A few days ago I went to a clinic/school in a neighboring village to do a presentation on basic nutrition for a bunch of mamas (women with children) and the kids at the school. The main part of the presentation included a demonstration on how to make homemade soy milk. The diet of the villagers here is extremely poor. Its almost exclusively starch (when they do eat), mostly oogali (corn meal) chipati (bread) and potatoes. Soy beans do grow very well here and most importantly have many of the same proteins you can get from meat (something often too expensive for the villagers). As I said before, chai tea is huge here, so as part of the demonstration we made a massive pot of chai with the soy milk. I think everyone was pretty surprised that you could get milk out of a bean, and with the tea you can hardly tell the difference. The next step is making sure people are actually using it, which is always the hardest part.

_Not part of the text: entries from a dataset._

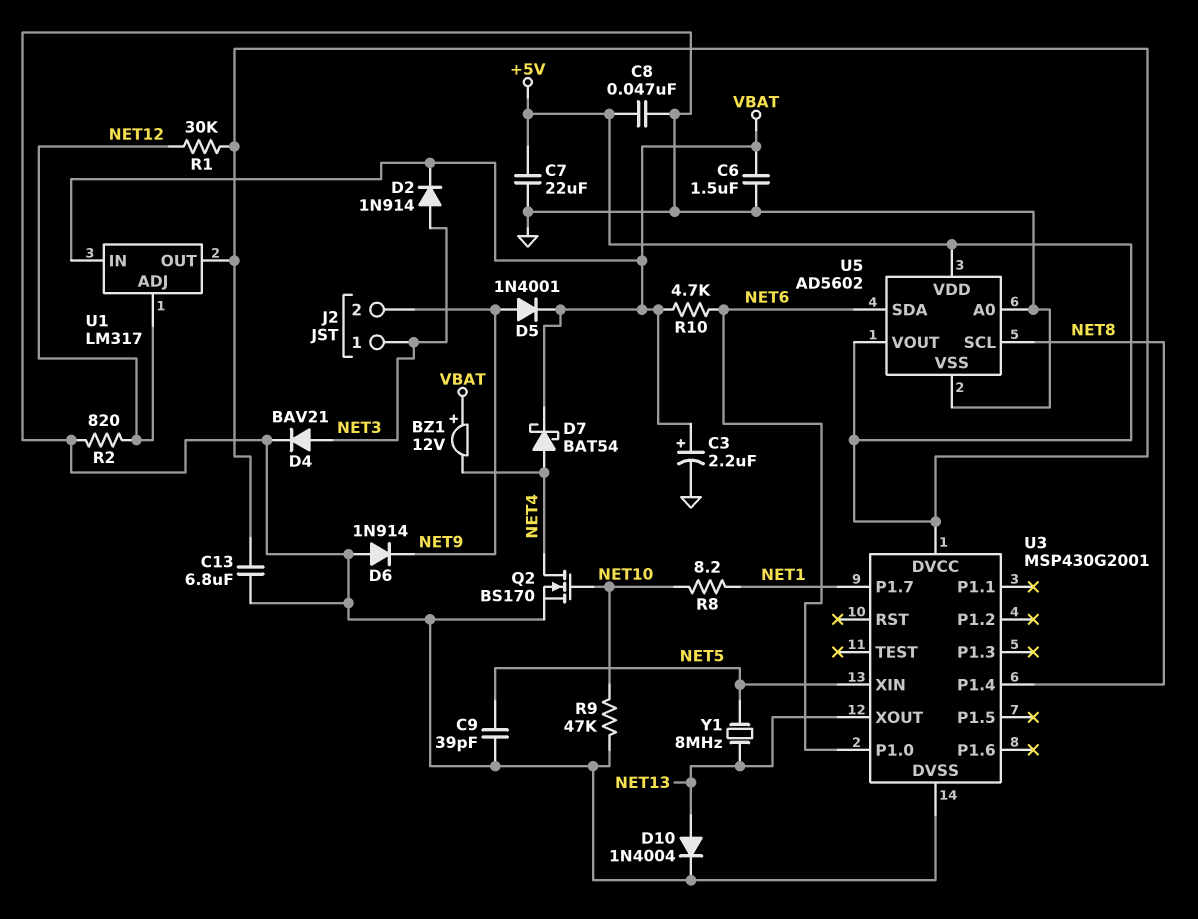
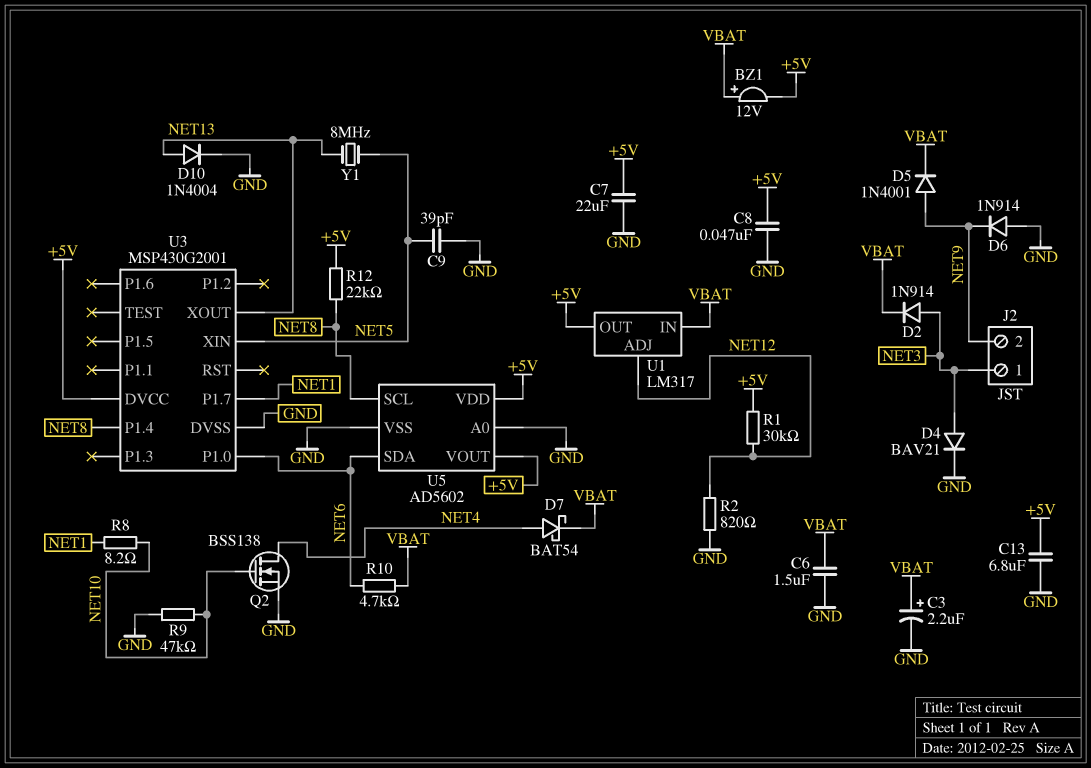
BZ1: buzzer 12V (plus VBAT, minus NET4) -> buzzer 12V (plus VBAT, minus +5V)
Q2: NMOS BS170 (G NET10, D NET4, S GND) -> NMOS BSS138 (G NET10, D NET4, S GND)
R12: none -> 22k (+5V, NET8)

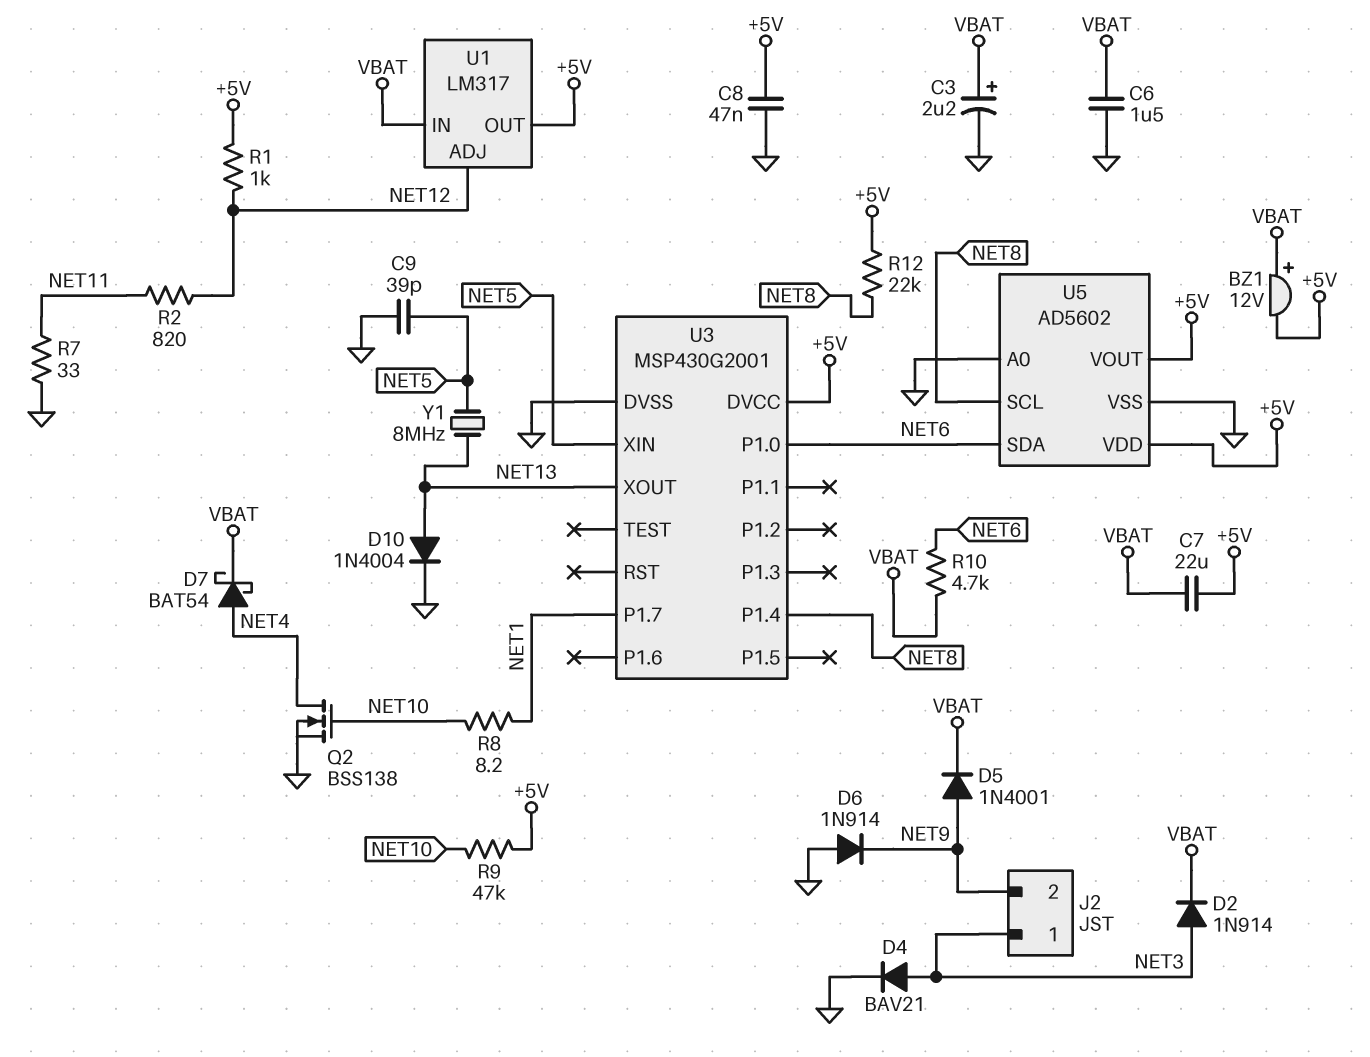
C7: 22uF (+5V, GND) -> 22uF (+5V, VBAT)
C13: 6.8uF (+5V, GND) -> none
R1: 30k (+5V, NET12) -> 1k (+5V, NET12)
R2: 820 (GND, NET12) -> 820 (NET11, NET12)
R7: none -> 33 (GND, NET11)
R9: 47k (GND, NET10) -> 47k (+5V, NET10)

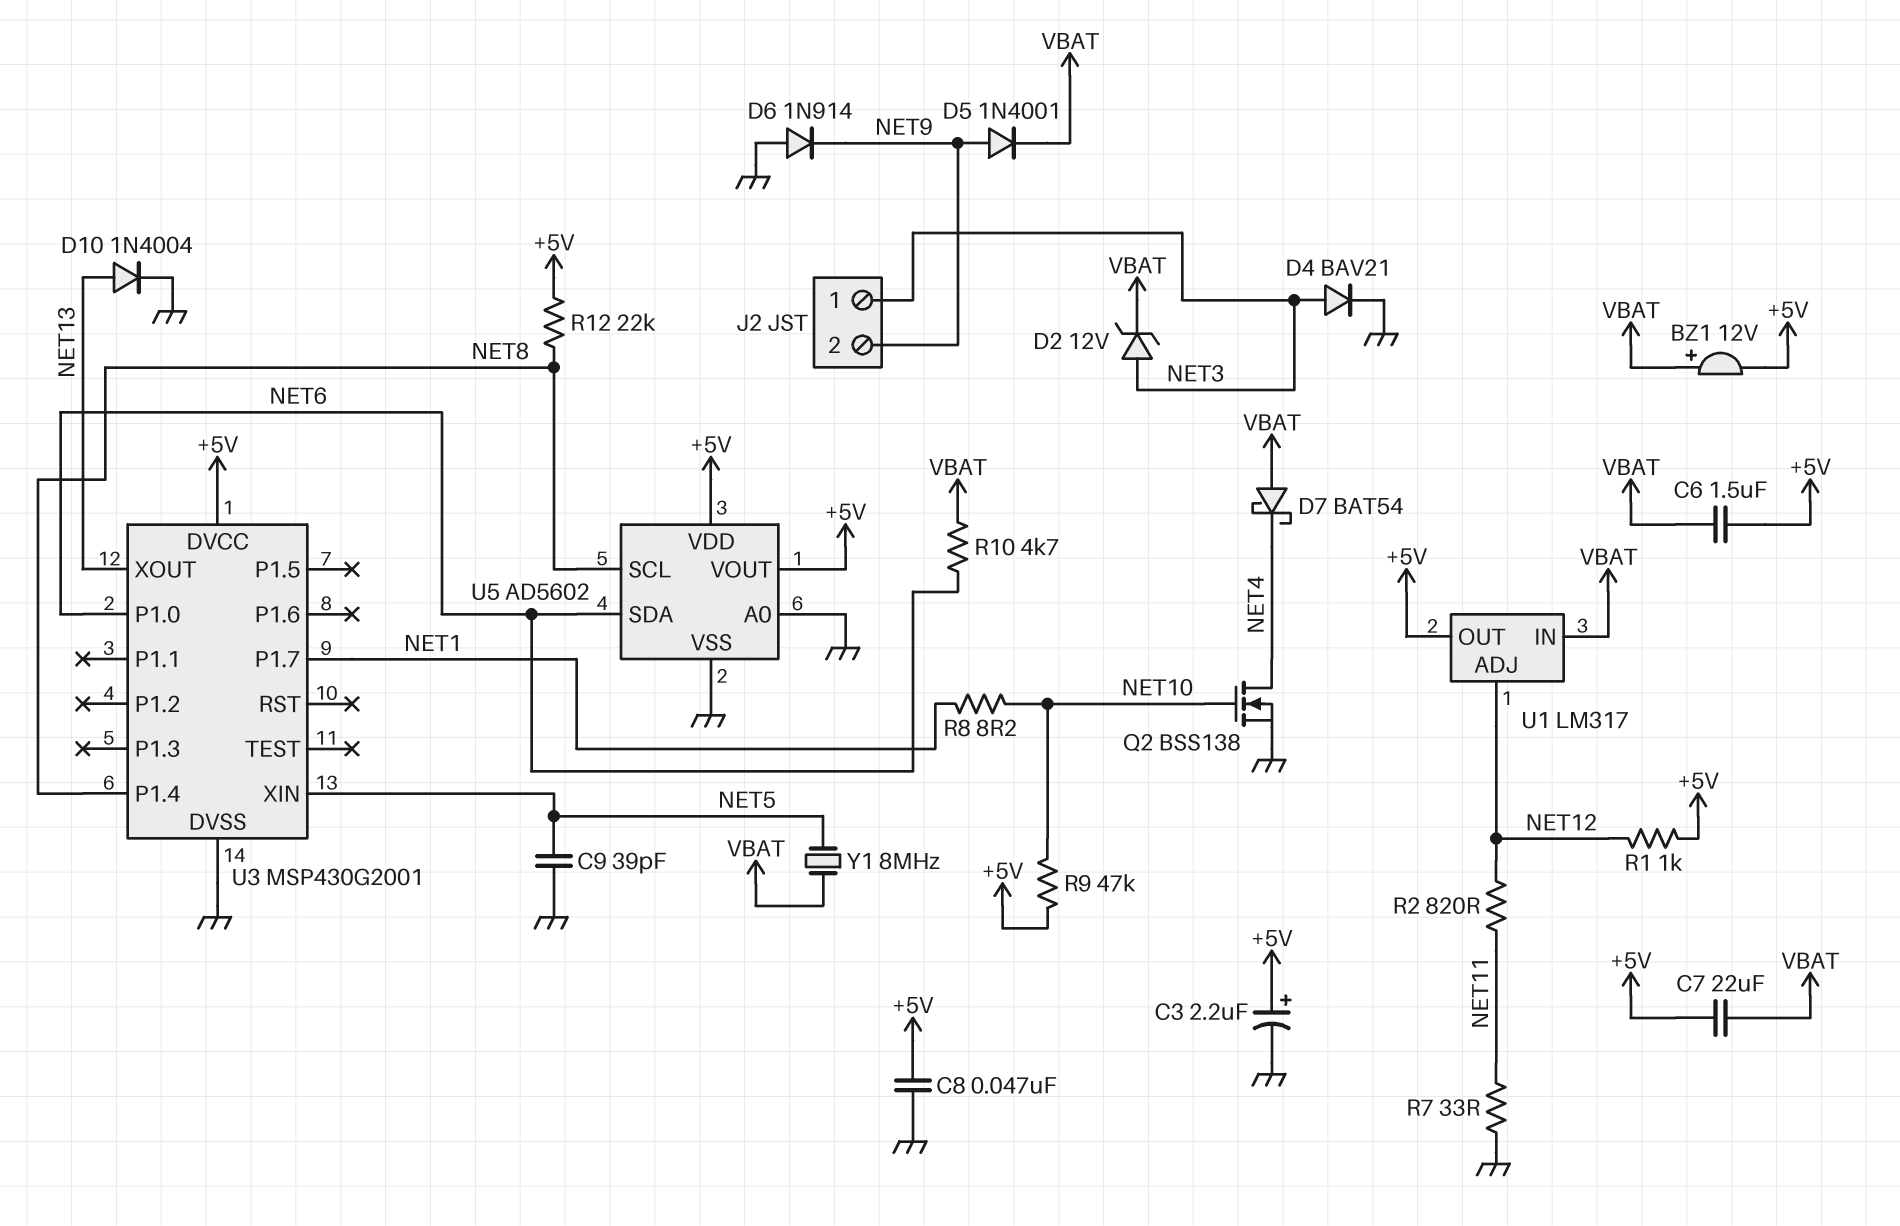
C3: 2.2uF (plus VBAT, minus GND) -> 2.2uF (plus +5V, minus GND)
C6: 1.5uF (GND, VBAT) -> 1.5uF (+5V, VBAT)
D2: diode 1N914 (A NET3, K VBAT) -> zener 12V (A NET3, K VBAT)
D7: schottky BAT54 (A NET4, K VBAT) -> schottky BAT54 (A VBAT, K NET4)
Y1: 8MHz (NET5, NET13) -> 8MHz (NET5, VBAT)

This past friday I held my first mens youth group meeting at the school with the help of Setven, the manager and guy who I am living with. Youth here are considered anywhere from 15 to 30 and we pretty much had the whole spread. I decided I wanted to start the group after a few conversations with Steven. WEPOGA already has a mens group and a women's group, but the youth have been really left out and in my opinion they're the most important. Many of them are idle for most of the day, either playing pool or drinking when they can. For the first meeting we just did introductions and discussed challenges that face them in the community. I think everything went really well, and the responses after the meeting were great. One guy was really thankful towards me and told me that just getting the guys together to discuss issues had never been done before and they couldn't wait until next week - I cant wait either.
As both a project for the farm at WEPOGA and for the group, I have been really eager to start a small egg farming project here. Theres alot more to say on this, and I will update on the progress as it comes up. Yesterday Benson and I with another man went to a near by village to checkout this guy John's egg farm. Although I come from an egg farming family, I really don't know anything about poultry, especially how its done it Kenya, so I wanted to get a look at a completed project. The outing was really successful and got me really pumped to start working on the project here.
So thats a snap shot of some of the things I've been working on. Unfortunately I don't have the time to explain everything, but hopefully now that I've caught everyone up a little I can get more detailed on some things. Thanks to everyone who replied to my mass email and I hope you understand if I cant get back to all of you right away, but I really do appreciate it and keep letting me know what going on in your life, its really nice hearing from you.
Pictures! - These take forever to upload, so I'll have to show you most of them in person. Take er easy.



The view from my house



Me and Emmanual (Manu for short) , maybe the happiest baby in the world. I live with him and his parents.





Father (Steve) and son (and moms ass) this is the family I live with, I'll have to get a better picture.





Workin hard on the WEPOGA farm.


Some students from the school. Check out that boy in blue who apparently got into a fight with the eraser.